Les séropositifs toujours privés de soins de conservation après la mort

Les séropositifs toujours privés de soins de conservation après la mort

SANTE- La réglementation est restée inchangée depuis 1986...
Un thanatopracteur au travail. Extrait  de la série «Temps Mort».
Un thanatopracteur au travail. Extrait  de la série «Temps Mort».  - DR
Catherine Fournier

Catherine Fournier

Souvent discriminées de leur vivant, les personnes atteintes du VIH le sont aussi après leur mort. Dans son numéro de mars avril, «Transversal» , le magazine d'information du Sidaction, revient sur une réalité bien troublante, relayée par «Libération» mardi: les séropositifs, en France, ne peuvent toujours pas recevoir de soins de conservation post-mortem.

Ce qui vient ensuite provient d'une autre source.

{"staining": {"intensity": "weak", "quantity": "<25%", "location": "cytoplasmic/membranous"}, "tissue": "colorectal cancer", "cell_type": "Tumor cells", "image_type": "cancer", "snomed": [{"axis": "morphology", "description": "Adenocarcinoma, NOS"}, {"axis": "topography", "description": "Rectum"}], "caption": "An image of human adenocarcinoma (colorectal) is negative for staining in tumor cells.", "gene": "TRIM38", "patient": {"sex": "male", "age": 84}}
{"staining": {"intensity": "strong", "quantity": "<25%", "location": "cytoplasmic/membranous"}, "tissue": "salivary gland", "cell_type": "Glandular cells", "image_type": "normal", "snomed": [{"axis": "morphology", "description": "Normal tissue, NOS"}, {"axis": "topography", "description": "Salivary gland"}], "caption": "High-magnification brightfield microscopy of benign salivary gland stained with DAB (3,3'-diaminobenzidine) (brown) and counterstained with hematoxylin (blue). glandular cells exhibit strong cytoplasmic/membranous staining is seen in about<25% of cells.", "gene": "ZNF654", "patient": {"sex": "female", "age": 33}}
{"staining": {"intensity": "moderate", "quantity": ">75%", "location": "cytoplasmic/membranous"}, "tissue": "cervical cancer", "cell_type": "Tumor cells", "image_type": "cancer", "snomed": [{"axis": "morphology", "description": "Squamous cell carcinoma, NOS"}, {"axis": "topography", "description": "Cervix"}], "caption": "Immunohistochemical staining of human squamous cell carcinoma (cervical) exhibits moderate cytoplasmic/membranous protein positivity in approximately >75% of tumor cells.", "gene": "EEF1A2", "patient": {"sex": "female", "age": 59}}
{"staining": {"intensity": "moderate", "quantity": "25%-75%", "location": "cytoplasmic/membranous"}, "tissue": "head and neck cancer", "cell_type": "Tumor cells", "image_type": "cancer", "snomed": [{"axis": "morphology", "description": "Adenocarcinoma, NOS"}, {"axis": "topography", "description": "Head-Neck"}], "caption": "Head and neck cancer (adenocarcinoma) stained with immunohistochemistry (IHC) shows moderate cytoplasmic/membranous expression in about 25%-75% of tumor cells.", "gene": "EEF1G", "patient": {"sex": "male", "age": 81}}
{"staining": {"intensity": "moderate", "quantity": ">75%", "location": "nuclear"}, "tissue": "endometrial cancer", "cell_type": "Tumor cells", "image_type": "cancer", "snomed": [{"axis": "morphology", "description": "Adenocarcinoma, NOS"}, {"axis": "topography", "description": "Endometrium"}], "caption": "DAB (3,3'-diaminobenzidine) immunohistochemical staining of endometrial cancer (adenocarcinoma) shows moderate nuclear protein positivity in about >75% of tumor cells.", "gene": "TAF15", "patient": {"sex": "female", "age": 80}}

Ces derniers permettent la présentation du corps aux proches avant la mise en bière. Ils consistent notamment en une désinfection interne de l'organisme via l'injection par seringue de produits antiseptiques.

Impossibilité de revoir la personne décédée

Or, si le sida ne figure plus sur la liste des maladies contagieuses depuis 1998 (1), la législation n'a guère changé depuis 1986 et donne toujours la possibilité au maire d'une commune de refuser la pratique de ces soins sur le corps d'une personne séropositive pour éviter tout risque d’infection.

Dans la pratique, ce sont les médecins qui signalent ou non sur le certificat médical de décès l'interdiction de pratiquer des soins de conservation aux défunts dont l'état de sérologie positive est connu. Le maire se contente d'apposer sa signature et les thanatopracteurs d'appliquer la consigne.

Résultat, les familles et les proches se heurtent parfois à l'impossibilité de revoir la personne après son décès. «Dans le cas du rapatriement d'un corps, par exemple, le cercueil est fermé et sans hublot», s'insurge Jean-Luc Romero, président d’Elus locaux contre le sida.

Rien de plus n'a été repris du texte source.